Version comparison data
-- Opening Marker --

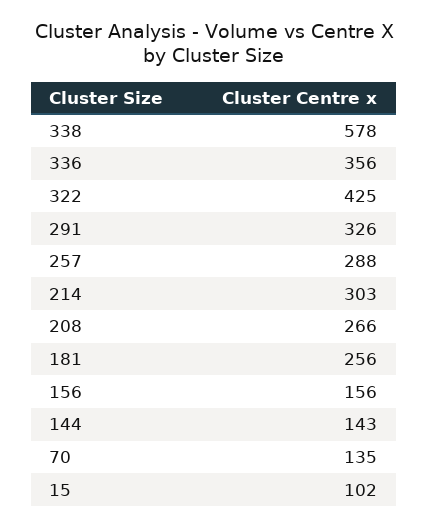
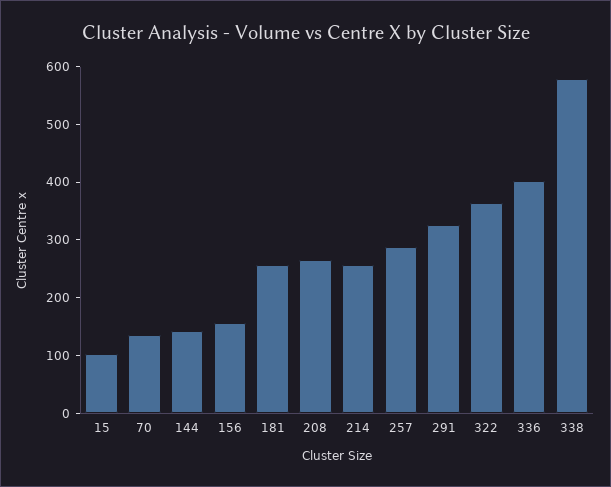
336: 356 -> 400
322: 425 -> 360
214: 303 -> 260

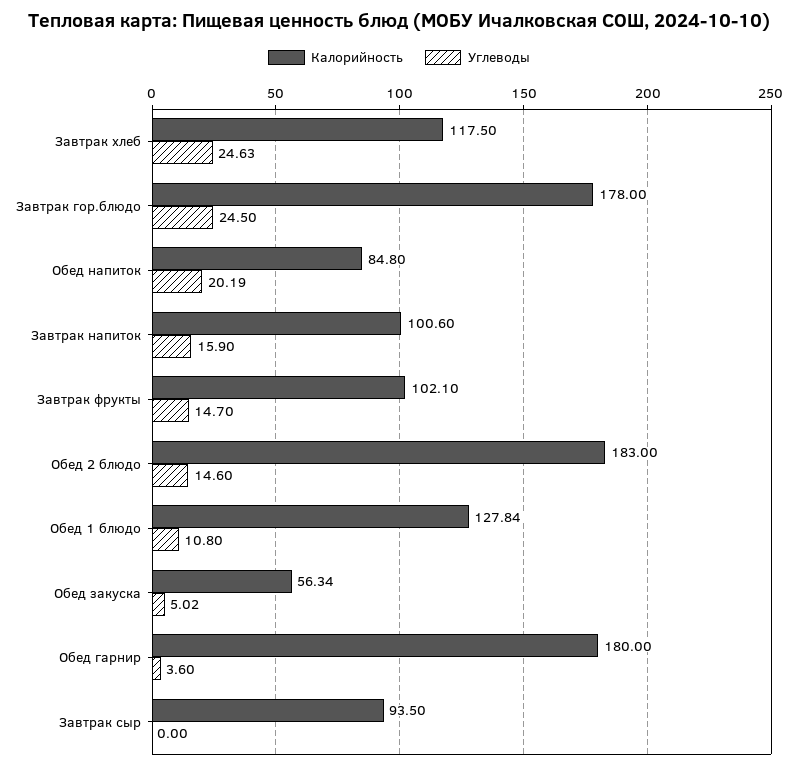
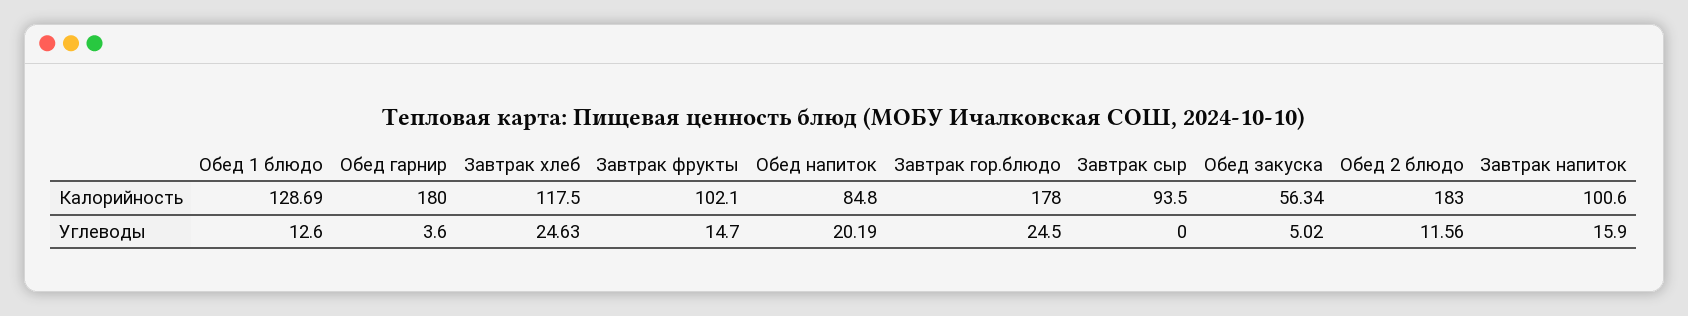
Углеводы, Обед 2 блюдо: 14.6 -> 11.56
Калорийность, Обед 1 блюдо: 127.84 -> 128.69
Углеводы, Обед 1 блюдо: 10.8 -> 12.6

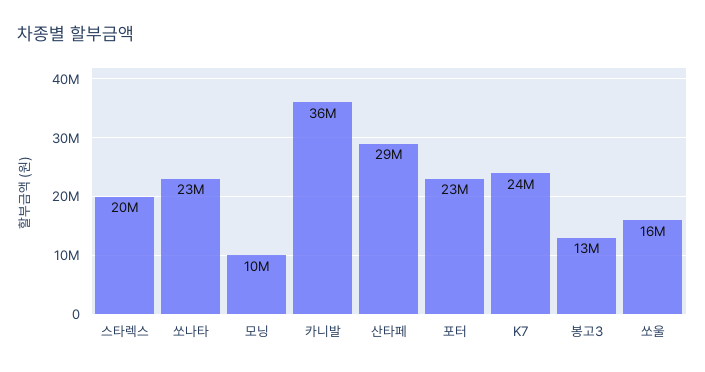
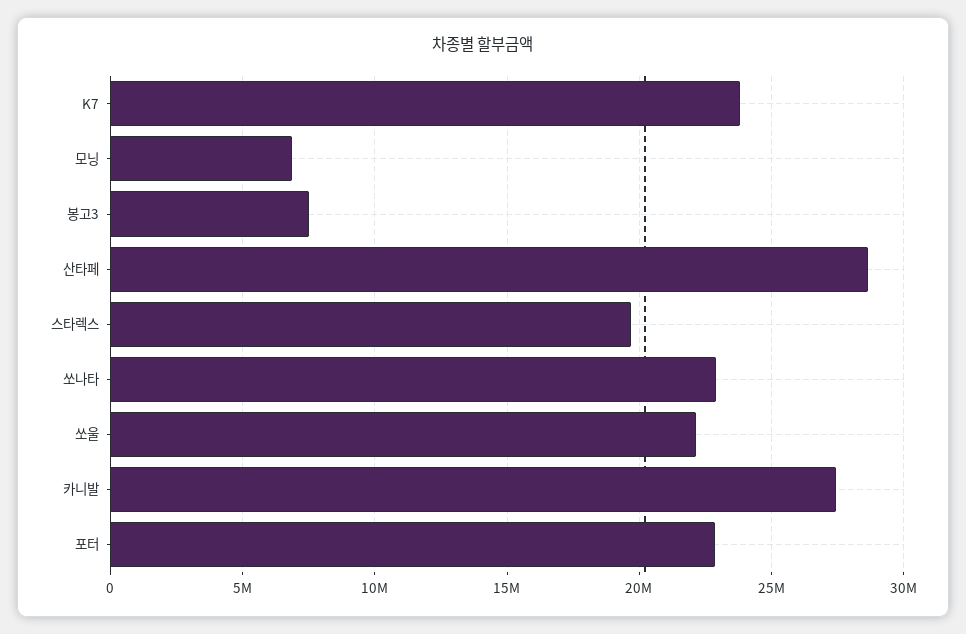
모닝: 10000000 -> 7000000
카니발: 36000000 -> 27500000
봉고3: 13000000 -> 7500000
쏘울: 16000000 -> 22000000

-- Closing Marker --
-- Opening Marker --

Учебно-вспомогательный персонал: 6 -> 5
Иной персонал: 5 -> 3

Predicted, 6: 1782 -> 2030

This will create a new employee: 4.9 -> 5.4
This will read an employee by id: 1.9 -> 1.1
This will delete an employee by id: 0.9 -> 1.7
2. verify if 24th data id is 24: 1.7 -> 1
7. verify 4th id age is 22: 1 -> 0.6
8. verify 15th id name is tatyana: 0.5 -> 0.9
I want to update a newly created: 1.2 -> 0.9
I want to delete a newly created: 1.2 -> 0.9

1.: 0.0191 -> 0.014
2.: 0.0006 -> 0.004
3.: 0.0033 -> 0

-- Closing Marker --

When you reach the line containing "Углеводы, Обед 1 блюдо: 10.8 -> 12.6" in the entries above, begin restating word for word, and stop once the line containing "쏘울: 16000000 -> 22000000" has been given. Omit the pictures.

◆ Problem solution:
Углеводы, Обед 1 блюдо: 10.8 -> 12.6

모닝: 10000000 -> 7000000
카니발: 36000000 -> 27500000
봉고3: 13000000 -> 7500000
쏘울: 16000000 -> 22000000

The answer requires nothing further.